• J Gen Intern Med · Sep 2020

    Review

    Medical Isolation and Solitary Confinement: Balancing Health and Humanity in US Jails and Prisons During COVID-19.

    • David H Cloud, Cyrus Ahalt, Dallas Augustine, David Sears, and Brie Williams.
    • Division of Geriatrics, Department of Medicine, School of Medicine, University of California, San Francisco, San Francisco, CA, USA. david.cloud@ucsf.edu.
    • J Gen Intern Med. 2020 Sep 1; 35 (9): 2738-2742.

    AbstractIn the face of the continually worsening COVID-19 pandemic, jails and prisons have become the greatest vectors of community transmission and are a point of heightened crisis and fear within the global crisis. Critical public health tools to mitigate the spread of COVID-19 are medical isolation and quarantine, but use of these tools is complicated in prisons and jails where decades of overuse of punitive solitary confinement is the norm. This has resulted in advocates denouncing the use of any form of isolation and attorneys litigating to end its use.

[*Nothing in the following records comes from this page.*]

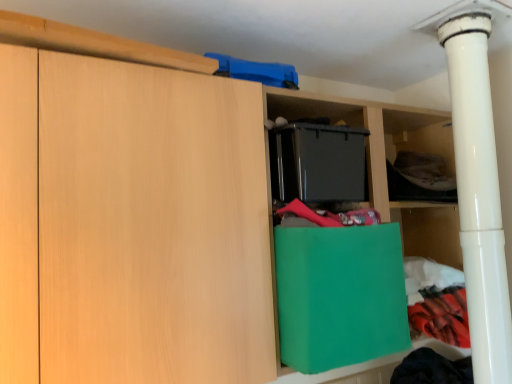
Question: Are green paper bag at center and white glossy pipe at right located far from each other?

Choices:
 (A) no
 (B) yes

Answer: (A)

Question: Is green paper bag at center smaller than white glossy pipe at right?

Choices:
 (A) no
 (B) yes

Answer: (A)

Question: Would you say green paper bag at center is outside white glossy pipe at right?

Choices:
 (A) yes
 (B) no

Answer: (A)

Question: Is white glossy pipe at right inside green paper bag at center?

Choices:
 (A) yes
 (B) no

Answer: (B)

Question: Does green paper bag at center touch white glossy pipe at right?

Choices:
 (A) no
 (B) yes

Answer: (A)

Question: From a real-world perspective, does green paper bag at center sit lower than white glossy pipe at right?

Choices:
 (A) yes
 (B) no

Answer: (A)

Question: Is white glossy pipe at right far away from dark gray fabric at upper right?

Choices:
 (A) yes
 (B) no

Answer: (B)

Question: Is white glossy pipe at right wider than dark gray fabric at upper right?

Choices:
 (A) no
 (B) yes

Answer: (B)

Question: Considering the relative positions of white glossy pipe at right and dark gray fabric at upper right in the image provided, is white glossy pipe at right to the left of dark gray fabric at upper right from the viewer's perspective?

Choices:
 (A) no
 (B) yes

Answer: (A)

Question: Is white glossy pipe at right at the right side of dark gray fabric at upper right?

Choices:
 (A) yes
 (B) no

Answer: (A)

Question: Is dark gray fabric at upper right located within white glossy pipe at right?

Choices:
 (A) yes
 (B) no

Answer: (B)

Question: From the image's perspective, is white glossy pipe at right under dark gray fabric at upper right?

Choices:
 (A) yes
 (B) no

Answer: (A)

Question: Is dark gray fabric at upper right at the right side of white glossy pipe at right?

Choices:
 (A) no
 (B) yes

Answer: (A)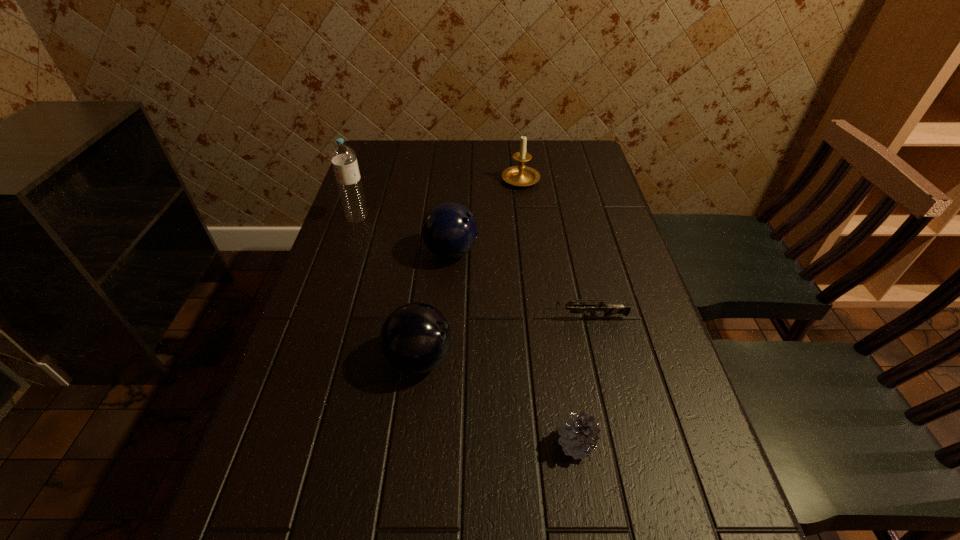
The height and width of the screenshot is (540, 960). In order to click on free spot between the gun and the fourth nearest object in this screenshot , I will do `click(518, 285)`.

It is essential to clarify the critical differences between punitive solitary confinement and the ethical use of medical isolation and quarantine during a pandemic. By doing so, then all those invested in stopping the spread of COVID-19 in prisons can work together to integrate medically sound, humane forms of medical isolation and quarantine that follow community standards of care rather than punitive forms of solitary confinement to manage COVID-19.